# Radio messed up?



## meblah741 (Jul 26, 2011)

My data has been going in and out today and so I decided to check the about section and here is what I saw. When I saw it last night it listed the lte radio number and today it doesn't. What's up with that?

Thanks.

Sent from my ADR6400L using Tapatalk 2


----------



## heath2805 (Feb 18, 2012)

meblah741 said:


> My data has been going in and out today and so I decided to check the about section and here is what I saw. When I saw it last night it listed the lte radio number and today it doesn't. What's up with that?
> 
> Thanks.
> 
> Sent from my ADR6400L using Tapatalk 2


Ouch! Did you try to re- download and install a radio again? Never seen that before.

Sent from my ADR6400L using Tapatalk 2


----------



## meblah741 (Jul 26, 2011)

I didn't try flashing another radio yet. Wasn't sure what would happen, but going to try a reboot first.

Sent from my ADR6400L using Tapatalk 2


----------



## meblah741 (Jul 26, 2011)

That's weird..I rebooted and it's showing up just fine. The data connection also seems to be stable again.

Sent from my ADR6400L using Tapatalk 2


----------



## quickdraw86 (Jan 30, 2012)

meblah741 said:


> That's weird..I rebooted and it's showing up just fine.

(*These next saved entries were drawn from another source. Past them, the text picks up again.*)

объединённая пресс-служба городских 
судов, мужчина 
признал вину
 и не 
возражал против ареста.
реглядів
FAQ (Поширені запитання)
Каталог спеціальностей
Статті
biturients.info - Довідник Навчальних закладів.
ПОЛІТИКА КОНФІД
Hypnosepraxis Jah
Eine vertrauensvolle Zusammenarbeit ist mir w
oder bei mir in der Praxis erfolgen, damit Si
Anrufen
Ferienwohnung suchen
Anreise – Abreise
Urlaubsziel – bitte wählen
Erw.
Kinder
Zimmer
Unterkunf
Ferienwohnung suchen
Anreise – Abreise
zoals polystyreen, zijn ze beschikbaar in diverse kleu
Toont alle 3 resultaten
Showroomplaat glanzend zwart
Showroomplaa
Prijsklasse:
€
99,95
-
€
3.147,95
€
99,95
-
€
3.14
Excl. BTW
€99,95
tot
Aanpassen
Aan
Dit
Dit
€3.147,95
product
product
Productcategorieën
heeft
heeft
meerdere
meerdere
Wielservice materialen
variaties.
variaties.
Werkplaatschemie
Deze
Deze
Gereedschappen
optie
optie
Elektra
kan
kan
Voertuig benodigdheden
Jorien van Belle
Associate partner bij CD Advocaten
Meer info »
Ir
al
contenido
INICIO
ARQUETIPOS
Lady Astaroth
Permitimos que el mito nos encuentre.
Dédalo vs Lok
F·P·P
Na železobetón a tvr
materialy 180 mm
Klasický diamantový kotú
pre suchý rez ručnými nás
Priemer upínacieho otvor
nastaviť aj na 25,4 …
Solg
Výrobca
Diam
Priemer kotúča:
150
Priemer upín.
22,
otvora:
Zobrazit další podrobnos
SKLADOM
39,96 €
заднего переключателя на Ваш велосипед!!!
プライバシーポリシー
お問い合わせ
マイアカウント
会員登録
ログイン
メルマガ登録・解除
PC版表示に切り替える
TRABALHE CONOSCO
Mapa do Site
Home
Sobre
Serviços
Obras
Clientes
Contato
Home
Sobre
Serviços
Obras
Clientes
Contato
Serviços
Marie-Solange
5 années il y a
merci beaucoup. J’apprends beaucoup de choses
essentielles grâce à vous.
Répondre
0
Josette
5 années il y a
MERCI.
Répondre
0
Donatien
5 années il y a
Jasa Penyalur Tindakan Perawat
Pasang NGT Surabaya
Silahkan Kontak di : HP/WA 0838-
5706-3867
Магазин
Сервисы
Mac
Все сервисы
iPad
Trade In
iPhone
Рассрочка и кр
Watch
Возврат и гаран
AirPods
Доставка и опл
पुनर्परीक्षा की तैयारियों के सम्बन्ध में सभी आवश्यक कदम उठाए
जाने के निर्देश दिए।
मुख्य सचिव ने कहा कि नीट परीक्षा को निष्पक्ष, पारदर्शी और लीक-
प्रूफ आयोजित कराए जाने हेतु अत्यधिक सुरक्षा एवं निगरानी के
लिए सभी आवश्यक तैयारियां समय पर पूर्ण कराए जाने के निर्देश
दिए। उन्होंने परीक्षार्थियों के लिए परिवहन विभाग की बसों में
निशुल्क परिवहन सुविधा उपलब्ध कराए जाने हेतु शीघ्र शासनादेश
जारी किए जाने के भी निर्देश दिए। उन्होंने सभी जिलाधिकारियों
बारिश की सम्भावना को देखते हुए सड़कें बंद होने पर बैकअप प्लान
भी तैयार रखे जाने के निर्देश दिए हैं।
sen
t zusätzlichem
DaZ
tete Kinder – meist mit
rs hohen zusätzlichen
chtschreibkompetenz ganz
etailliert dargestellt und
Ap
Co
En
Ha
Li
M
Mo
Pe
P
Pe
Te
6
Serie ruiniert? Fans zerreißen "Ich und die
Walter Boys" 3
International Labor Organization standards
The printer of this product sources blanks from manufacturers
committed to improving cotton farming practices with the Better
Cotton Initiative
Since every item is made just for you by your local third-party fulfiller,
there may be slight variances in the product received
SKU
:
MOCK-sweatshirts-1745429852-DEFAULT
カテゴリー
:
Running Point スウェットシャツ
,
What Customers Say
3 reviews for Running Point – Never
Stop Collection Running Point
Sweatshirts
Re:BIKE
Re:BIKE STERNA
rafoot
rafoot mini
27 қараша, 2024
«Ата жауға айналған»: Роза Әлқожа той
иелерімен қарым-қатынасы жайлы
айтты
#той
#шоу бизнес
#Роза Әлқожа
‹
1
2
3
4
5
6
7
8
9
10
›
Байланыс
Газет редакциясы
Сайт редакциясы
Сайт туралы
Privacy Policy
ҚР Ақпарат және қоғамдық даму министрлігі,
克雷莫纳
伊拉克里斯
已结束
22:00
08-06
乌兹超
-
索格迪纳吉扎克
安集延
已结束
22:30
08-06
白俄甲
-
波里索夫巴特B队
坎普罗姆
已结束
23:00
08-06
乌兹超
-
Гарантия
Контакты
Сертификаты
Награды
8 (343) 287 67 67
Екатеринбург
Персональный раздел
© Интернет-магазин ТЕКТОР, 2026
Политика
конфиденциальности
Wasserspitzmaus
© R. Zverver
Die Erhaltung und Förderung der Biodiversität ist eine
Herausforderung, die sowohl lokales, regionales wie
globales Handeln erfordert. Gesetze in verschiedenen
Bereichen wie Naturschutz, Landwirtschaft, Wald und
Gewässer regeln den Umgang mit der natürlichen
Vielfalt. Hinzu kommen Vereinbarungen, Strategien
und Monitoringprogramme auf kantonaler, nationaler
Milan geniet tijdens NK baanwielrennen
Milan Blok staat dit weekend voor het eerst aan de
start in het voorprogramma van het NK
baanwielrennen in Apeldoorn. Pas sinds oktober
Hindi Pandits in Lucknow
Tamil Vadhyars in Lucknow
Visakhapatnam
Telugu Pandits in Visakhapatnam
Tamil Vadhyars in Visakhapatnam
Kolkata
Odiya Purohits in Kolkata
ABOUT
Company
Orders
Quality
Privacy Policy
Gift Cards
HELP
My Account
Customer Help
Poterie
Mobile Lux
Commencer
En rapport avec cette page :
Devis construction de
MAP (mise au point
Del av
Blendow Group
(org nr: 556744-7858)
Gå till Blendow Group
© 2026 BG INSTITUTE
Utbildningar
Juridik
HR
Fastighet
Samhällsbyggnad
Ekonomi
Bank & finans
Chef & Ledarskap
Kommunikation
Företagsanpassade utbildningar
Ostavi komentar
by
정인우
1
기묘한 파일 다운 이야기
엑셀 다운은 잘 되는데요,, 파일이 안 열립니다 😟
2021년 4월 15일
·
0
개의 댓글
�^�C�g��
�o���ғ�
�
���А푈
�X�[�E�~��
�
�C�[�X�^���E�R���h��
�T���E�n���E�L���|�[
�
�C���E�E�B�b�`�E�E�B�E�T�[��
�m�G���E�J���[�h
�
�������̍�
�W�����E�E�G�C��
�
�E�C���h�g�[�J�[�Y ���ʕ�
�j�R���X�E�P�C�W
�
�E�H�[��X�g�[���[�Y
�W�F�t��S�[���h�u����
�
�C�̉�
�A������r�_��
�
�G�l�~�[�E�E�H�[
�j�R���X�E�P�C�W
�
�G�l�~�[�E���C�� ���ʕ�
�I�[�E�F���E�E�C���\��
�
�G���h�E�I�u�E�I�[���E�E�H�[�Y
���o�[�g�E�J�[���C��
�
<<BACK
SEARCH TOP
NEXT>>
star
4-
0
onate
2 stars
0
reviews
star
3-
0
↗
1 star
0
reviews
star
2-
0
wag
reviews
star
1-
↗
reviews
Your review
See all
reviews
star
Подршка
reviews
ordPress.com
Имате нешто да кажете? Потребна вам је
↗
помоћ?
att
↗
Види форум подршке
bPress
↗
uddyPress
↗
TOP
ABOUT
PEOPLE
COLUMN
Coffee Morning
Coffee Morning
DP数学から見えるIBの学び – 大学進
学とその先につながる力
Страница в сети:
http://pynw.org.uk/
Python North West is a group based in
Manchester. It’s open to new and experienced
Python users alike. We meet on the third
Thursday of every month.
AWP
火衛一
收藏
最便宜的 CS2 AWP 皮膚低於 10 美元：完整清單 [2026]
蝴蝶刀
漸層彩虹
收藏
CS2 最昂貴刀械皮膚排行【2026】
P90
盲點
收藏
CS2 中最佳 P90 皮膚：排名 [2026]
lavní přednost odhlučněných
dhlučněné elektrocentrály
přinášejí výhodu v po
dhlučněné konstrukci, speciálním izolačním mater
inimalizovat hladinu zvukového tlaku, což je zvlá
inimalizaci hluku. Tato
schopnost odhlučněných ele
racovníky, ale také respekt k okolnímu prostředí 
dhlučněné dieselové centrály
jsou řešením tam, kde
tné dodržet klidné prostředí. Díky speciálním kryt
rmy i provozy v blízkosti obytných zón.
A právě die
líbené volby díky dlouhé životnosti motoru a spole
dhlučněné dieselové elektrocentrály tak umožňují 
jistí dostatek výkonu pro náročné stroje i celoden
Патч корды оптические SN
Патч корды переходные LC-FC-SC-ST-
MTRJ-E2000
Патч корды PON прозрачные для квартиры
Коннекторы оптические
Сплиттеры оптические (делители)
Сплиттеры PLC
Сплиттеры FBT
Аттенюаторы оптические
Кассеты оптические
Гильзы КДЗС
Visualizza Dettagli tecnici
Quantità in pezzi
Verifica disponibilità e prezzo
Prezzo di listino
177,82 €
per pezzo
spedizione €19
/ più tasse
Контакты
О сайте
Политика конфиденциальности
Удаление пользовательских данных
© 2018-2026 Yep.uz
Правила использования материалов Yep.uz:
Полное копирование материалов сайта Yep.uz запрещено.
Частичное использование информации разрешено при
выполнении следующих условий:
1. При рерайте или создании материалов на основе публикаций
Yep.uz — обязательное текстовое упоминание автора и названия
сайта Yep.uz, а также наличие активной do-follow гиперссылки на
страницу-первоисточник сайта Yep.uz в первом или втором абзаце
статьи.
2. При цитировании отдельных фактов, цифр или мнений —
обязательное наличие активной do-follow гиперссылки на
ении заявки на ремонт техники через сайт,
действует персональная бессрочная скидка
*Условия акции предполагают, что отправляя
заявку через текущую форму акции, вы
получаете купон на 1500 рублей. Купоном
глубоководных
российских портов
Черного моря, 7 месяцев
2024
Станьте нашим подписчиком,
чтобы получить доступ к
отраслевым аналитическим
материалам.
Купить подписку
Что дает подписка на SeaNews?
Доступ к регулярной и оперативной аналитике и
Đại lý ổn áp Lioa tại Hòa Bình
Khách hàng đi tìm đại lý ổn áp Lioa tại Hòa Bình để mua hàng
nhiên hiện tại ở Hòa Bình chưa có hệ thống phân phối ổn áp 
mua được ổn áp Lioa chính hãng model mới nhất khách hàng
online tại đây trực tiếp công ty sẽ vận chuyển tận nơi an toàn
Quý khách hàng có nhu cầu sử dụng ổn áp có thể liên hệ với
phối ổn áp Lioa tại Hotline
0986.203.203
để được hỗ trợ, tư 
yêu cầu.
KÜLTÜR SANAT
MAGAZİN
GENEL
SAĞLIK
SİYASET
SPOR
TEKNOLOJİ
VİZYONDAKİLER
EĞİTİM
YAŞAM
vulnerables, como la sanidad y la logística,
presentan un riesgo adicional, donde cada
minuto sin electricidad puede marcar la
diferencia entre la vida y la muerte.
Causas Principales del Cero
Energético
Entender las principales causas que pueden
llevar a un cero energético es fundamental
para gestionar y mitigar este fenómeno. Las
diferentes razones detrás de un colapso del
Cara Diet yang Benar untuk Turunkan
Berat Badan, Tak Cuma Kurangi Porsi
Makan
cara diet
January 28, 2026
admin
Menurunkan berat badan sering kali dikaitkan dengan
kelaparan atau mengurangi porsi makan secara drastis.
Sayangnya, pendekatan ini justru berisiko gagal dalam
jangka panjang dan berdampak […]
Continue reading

The data connection also seems to be stable again.
> 
> Sent from my ADR6400L using Tapatalk 2


hmm... if your data connection is fine, it could just be a strange display bug, but i've never seen that happen before outside of a bad radio install.


----------



## trter10 (Jan 4, 2012)

Yeah looks like a getprop glitch to me


----------